▸ **Task to complete**:
Repeat the following entries exactly, excluding pictures.

** Opening Given records block **

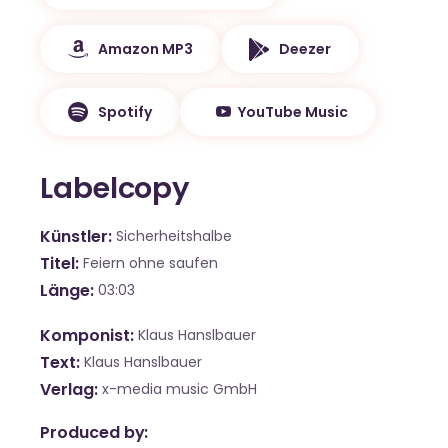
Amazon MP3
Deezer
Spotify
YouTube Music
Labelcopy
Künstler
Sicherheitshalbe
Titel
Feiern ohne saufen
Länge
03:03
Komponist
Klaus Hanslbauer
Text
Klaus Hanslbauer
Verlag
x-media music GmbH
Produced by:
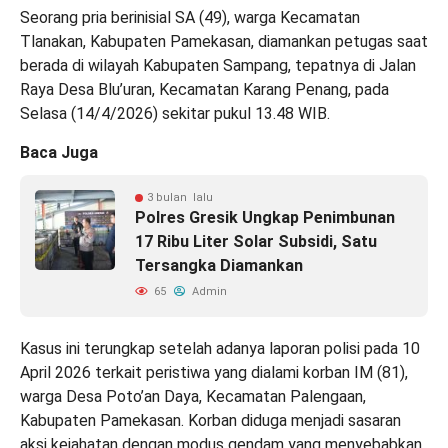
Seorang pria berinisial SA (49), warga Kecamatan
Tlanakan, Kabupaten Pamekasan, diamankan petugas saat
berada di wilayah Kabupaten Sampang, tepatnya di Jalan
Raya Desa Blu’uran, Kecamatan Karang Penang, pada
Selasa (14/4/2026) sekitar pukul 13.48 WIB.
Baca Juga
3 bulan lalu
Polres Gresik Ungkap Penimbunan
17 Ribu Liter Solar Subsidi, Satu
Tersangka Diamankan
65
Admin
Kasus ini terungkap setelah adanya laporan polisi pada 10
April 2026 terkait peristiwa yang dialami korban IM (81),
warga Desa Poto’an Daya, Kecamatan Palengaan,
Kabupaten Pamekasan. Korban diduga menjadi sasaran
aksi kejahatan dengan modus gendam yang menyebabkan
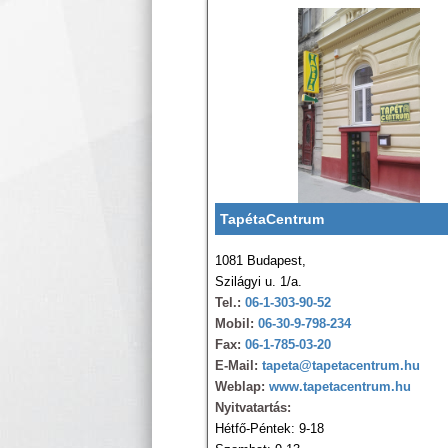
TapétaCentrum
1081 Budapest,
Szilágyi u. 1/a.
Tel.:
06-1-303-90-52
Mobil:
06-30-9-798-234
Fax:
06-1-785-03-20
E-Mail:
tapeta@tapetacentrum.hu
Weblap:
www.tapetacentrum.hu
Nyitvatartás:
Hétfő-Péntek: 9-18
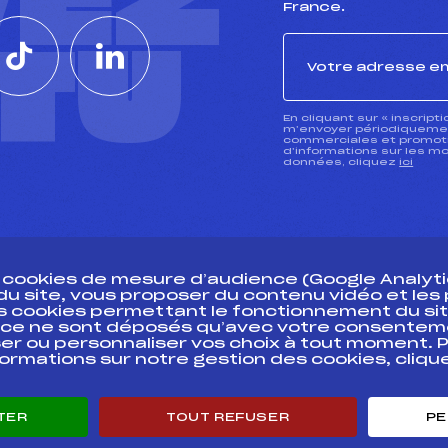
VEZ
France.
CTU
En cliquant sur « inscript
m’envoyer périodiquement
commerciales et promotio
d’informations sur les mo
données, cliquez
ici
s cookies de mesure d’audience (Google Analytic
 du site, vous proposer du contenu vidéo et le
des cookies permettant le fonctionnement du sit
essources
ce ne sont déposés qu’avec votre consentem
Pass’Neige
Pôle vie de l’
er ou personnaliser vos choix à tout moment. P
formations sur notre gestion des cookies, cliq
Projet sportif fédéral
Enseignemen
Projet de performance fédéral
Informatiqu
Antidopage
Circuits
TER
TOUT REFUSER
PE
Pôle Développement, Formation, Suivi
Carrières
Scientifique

** Closing Given records block **

▸ **Written answer**:
Amazon MP3
Deezer
Spotify
YouTube Music
Labelcopy
Künstler
Sicherheitshalbe
Titel
Feiern ohne saufen
Länge
03:03
Komponist
Klaus Hanslbauer
Text
Klaus Hanslbauer
Verlag
x-media music GmbH
Produced by:
Seorang pria berinisial SA (49), warga Kecamatan
Tlanakan, Kabupaten Pamekasan, diamankan petugas saat
berada di wilayah Kabupaten Sampang, tepatnya di Jalan
Raya Desa Blu’uran, Kecamatan Karang Penang, pada
Selasa (14/4/2026) sekitar pukul 13.48 WIB.
Baca Juga
3 bulan lalu
Polres Gresik Ungkap Penimbunan
17 Ribu Liter Solar Subsidi, Satu
Tersangka Diamankan
65
Admin
Kasus ini terungkap setelah adanya laporan polisi pada 10
April 2026 terkait peristiwa yang dialami korban IM (81),
warga Desa Poto’an Daya, Kecamatan Palengaan,
Kabupaten Pamekasan. Korban diduga menjadi sasaran
aksi kejahatan dengan modus gendam yang menyebabkan
TapétaCentrum
1081 Budapest,
Szilágyi u. 1/a.
Tel.:
06-1-303-90-52
Mobil:
06-30-9-798-234
Fax:
06-1-785-03-20
E-Mail:
tapeta@tapetacentrum.hu
Weblap:
www.tapetacentrum.hu
Nyitvatartás:
Hétfő-Péntek: 9-18
VEZ
France.
CTU
En cliquant sur « inscript
m’envoyer périodiquement
commerciales et promotio
d’informations sur les mo
données, cliquez
ici
s cookies de mesure d’audience (Google Analytic
 du site, vous proposer du contenu vidéo et le
des cookies permettant le fonctionnement du sit
essources
ce ne sont déposés qu’avec votre consentem
Pass’Neige
Pôle vie de l’
er ou personnaliser vos choix à tout moment. P
formations sur notre gestion des cookies, cliq
Projet sportif fédéral
Enseignemen
Projet de performance fédéral
Informatiqu
Antidopage
Circuits
TER
TOUT REFUSER
PE
Pôle Développement, Formation, Suivi
Carrières
Scientifique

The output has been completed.